AVAILABLE DATA Block Start

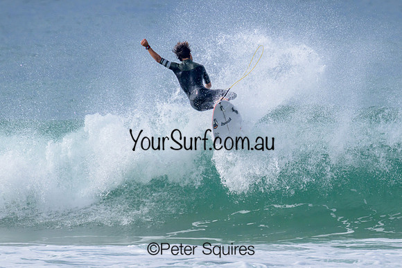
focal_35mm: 1098
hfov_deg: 1.9
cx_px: 260
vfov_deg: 1.3
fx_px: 12260
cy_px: 119
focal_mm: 800
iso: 900
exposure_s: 1/2000
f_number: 11
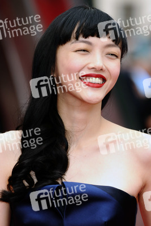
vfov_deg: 6.9
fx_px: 1886
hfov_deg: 4.6
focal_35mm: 300
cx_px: 76
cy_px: 113
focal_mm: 200
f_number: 4.5
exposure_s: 1/250
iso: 200
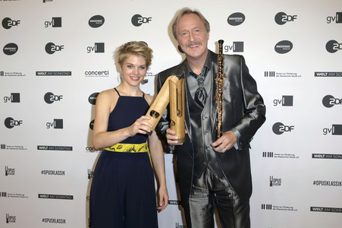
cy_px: 114
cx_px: 171
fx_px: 323
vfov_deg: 38.8
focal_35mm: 34
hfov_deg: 55.8
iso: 640
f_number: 5.6
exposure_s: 1/200
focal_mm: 34
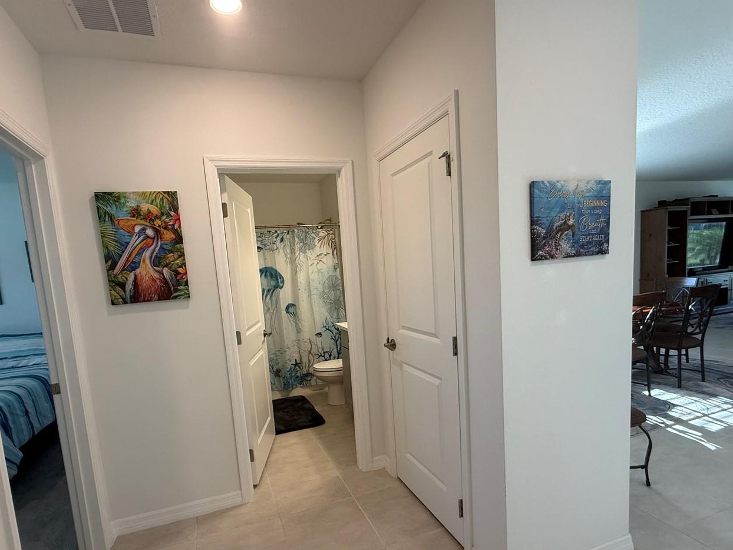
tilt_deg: -7.4
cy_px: 313
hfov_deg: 87.6
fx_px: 381
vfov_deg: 71.2
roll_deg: +3.6
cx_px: 338
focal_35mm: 18
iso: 160
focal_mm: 2.22
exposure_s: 1/120
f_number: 2.2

AVAILABLE DATA Block End

§ **EXERCISE PROMPT**:
Please let your answer be exactly the lines from the one holding "vfov_deg: 71.2" through the last line of the entries above, both ends included.

§ **RESPONSE BELOW**:
vfov_deg: 71.2
roll_deg: +3.6
cx_px: 338
focal_35mm: 18
iso: 160
focal_mm: 2.22
exposure_s: 1/120
f_number: 2.2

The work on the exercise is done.